◆ Work to be completed ◆
Please quote the passage from the blog post on e-readers, starting at "1. I'll download" and ending at "kind of e-reader!".

◆ Selected excerpt ◆
My father loves reading too, and had not considered an e-reader at all until he won one.  He has now tested it out and can see the benefits in it;  from being able to download countless classic books for free, to being able to bring several books out to read when he comes to visit us from England (our choice of books doesn't always appeal to him!).

Do you have an e-reader?  If you do, do you use it a lot?  Do your kids use it? 
I would love you hear from those who use them as to what they are really like, but also everyone's opinion on e-readers vs books.


4 comments:

  1. I'll download a book on my iphone occasionally, for convenience, but I don't think I could live without actual, tangible books. For once thing, old book smell? Not gonna happen on any kind of e-reader!

    ReplyDelete
  2. Wow your family really is a bunch of bookworms :)! Cute post. Found you at the Build My Blog blog hop and am glad I did, am a happy new follower :)

    http://marleeindebt.blogspot.com/

    ReplyDelete
  3. I DO have an e-reader and I love it! The absolute best part is I can sew, crochet, make jewelry while my e-book keeps reading away. The voice is a bit electronic and I thought that would be horrible but I have come to enjoy it.

◆ Data for review ◆
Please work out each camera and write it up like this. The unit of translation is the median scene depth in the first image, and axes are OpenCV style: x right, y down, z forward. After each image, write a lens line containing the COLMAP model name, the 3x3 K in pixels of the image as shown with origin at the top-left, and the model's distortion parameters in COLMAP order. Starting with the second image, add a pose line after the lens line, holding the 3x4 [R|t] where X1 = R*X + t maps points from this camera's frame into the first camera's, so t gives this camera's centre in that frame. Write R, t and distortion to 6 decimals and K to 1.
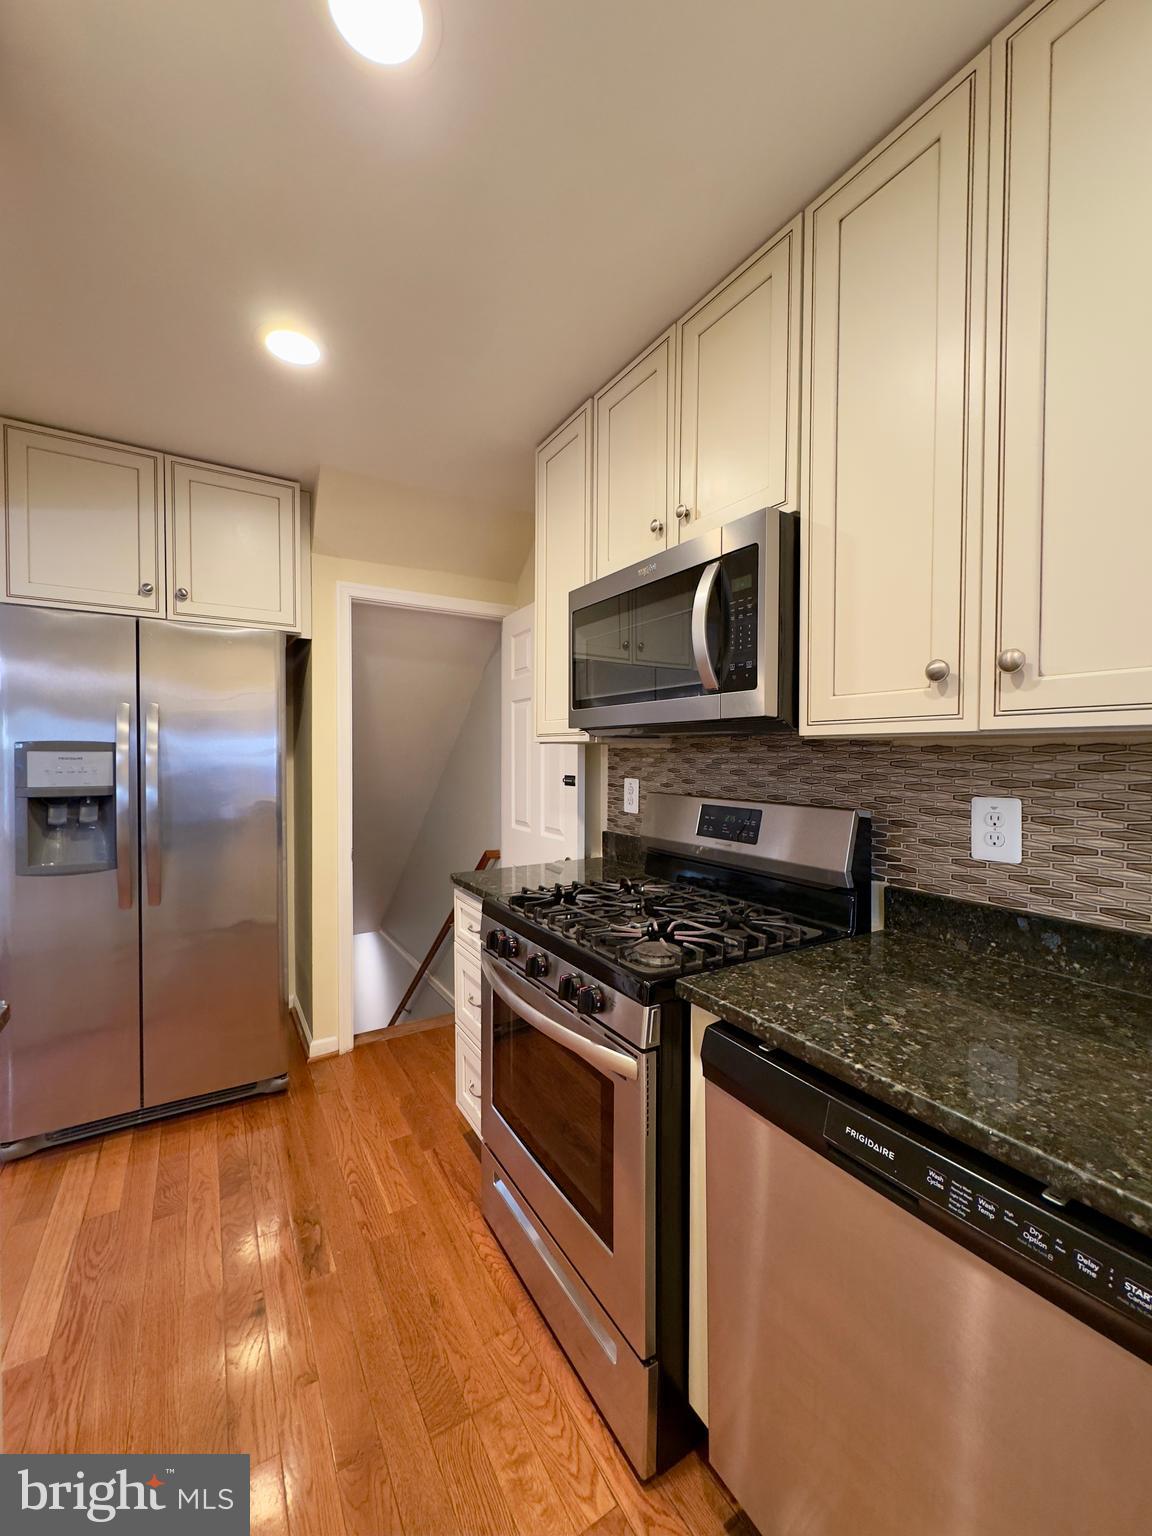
lens RADIAL K [[613.3, 0, 576.0], [0, 613.3, 768.0], [0, 0, 1]] dist [0.000336, -0.000254]
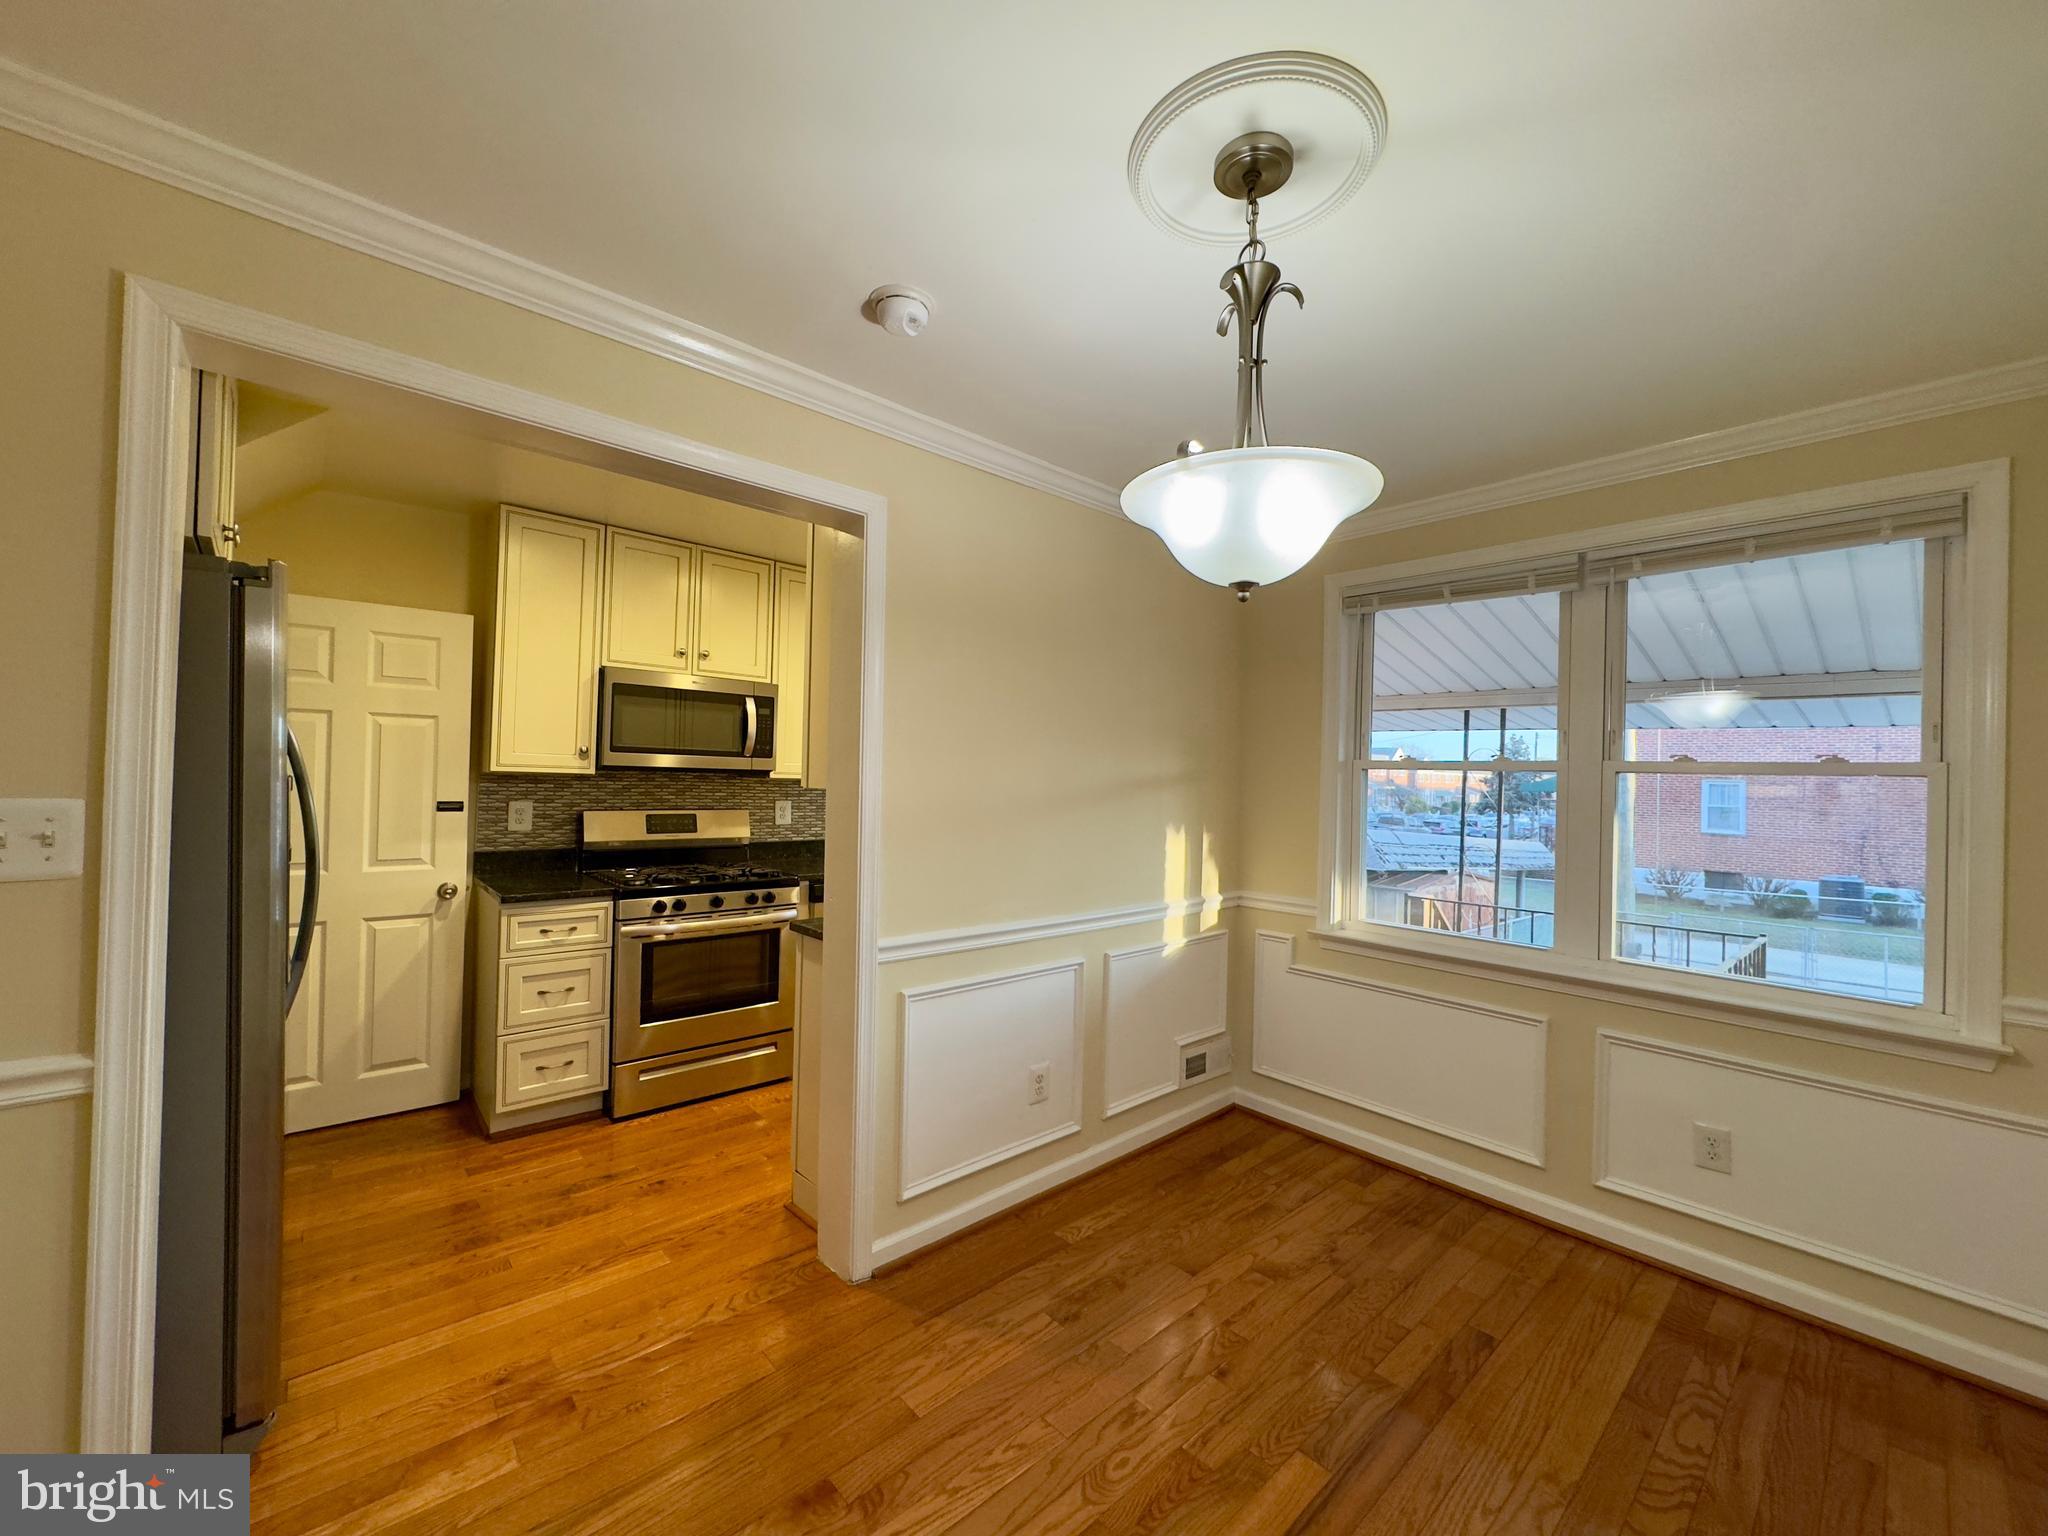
lens RADIAL K [[817.8, 0, 1024.0], [0, 817.8, 775.8], [0, 0, 1]] dist [0.000336, -0.000254]
pose [[-0.199029, -0.000389, 0.979994, -2.854515], [-0.001958, 0.999998, -0.000001, -0.059269], [-0.979992, -0.001919, -0.199029, 0.635522]]
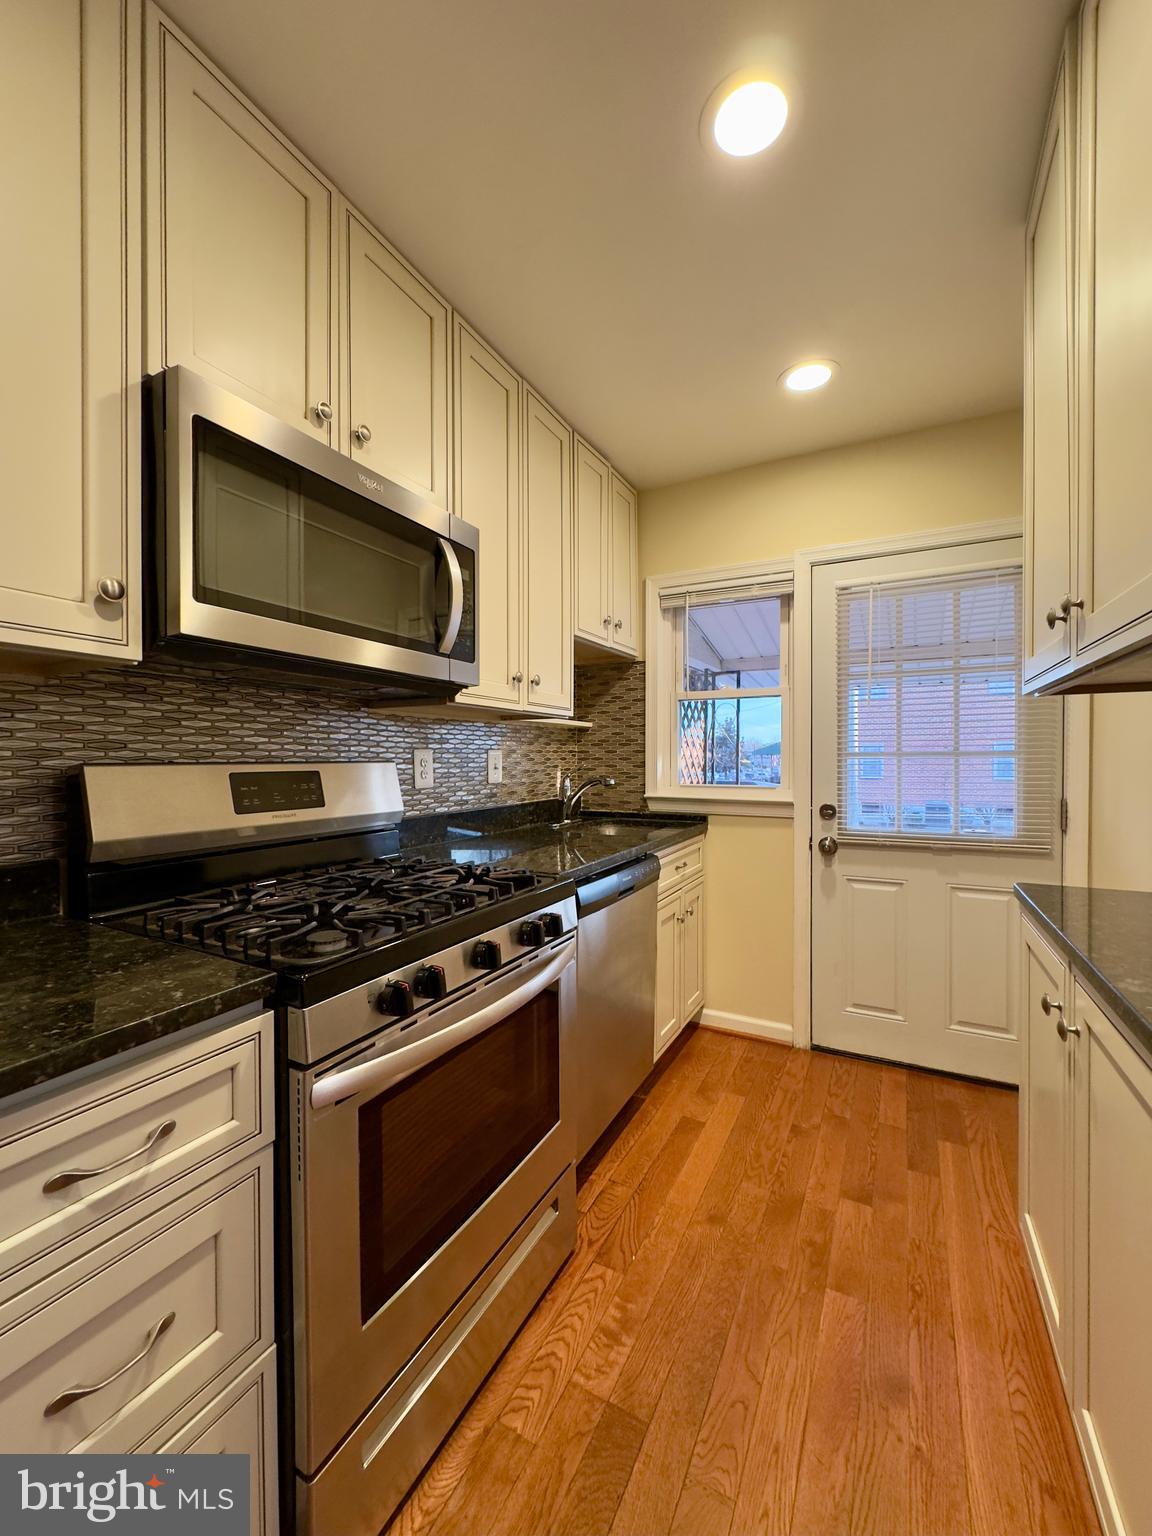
lens RADIAL K [[622.8, 0, 576.0], [0, 622.8, 768.0], [0, 0, 1]] dist [-0.000283, -0.000135]
pose [[-0.514922, -0.012804, 0.857141, -0.896805], [0.021499, 0.999381, 0.027845, 0.057109], [-0.856967, 0.032766, -0.514328, 1.416018]]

◆ Reply ◆
1. I'll download a book on my iphone occasionally, for convenience, but I don't think I could live without actual, tangible books. For once thing, old book smell? Not gonna happen on any kind of e-reader!